Within the listing below, please copy exactly the lines between the line holding "cx_px: -562" and the line holding "f_number: 5.6", inclusive.

Segment Start: Data provided

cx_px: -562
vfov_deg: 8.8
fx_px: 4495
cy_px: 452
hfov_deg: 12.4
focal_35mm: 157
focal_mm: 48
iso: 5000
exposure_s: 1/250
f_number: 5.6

Segment End: Data provided
Segment Start: Data provided

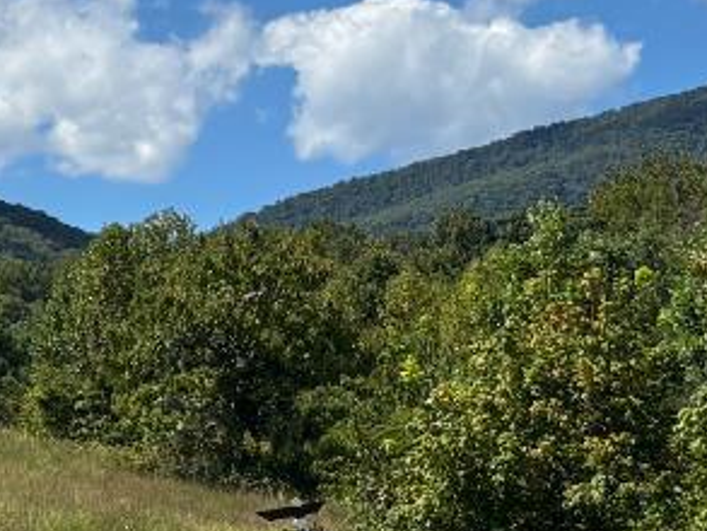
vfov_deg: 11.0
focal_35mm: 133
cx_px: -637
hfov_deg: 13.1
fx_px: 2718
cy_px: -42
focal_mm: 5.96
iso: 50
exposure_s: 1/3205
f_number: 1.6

Segment End: Data provided

● Answer section:
cx_px: -562
vfov_deg: 8.8
fx_px: 4495
cy_px: 452
hfov_deg: 12.4
focal_35mm: 157
focal_mm: 48
iso: 5000
exposure_s: 1/250
f_number: 5.6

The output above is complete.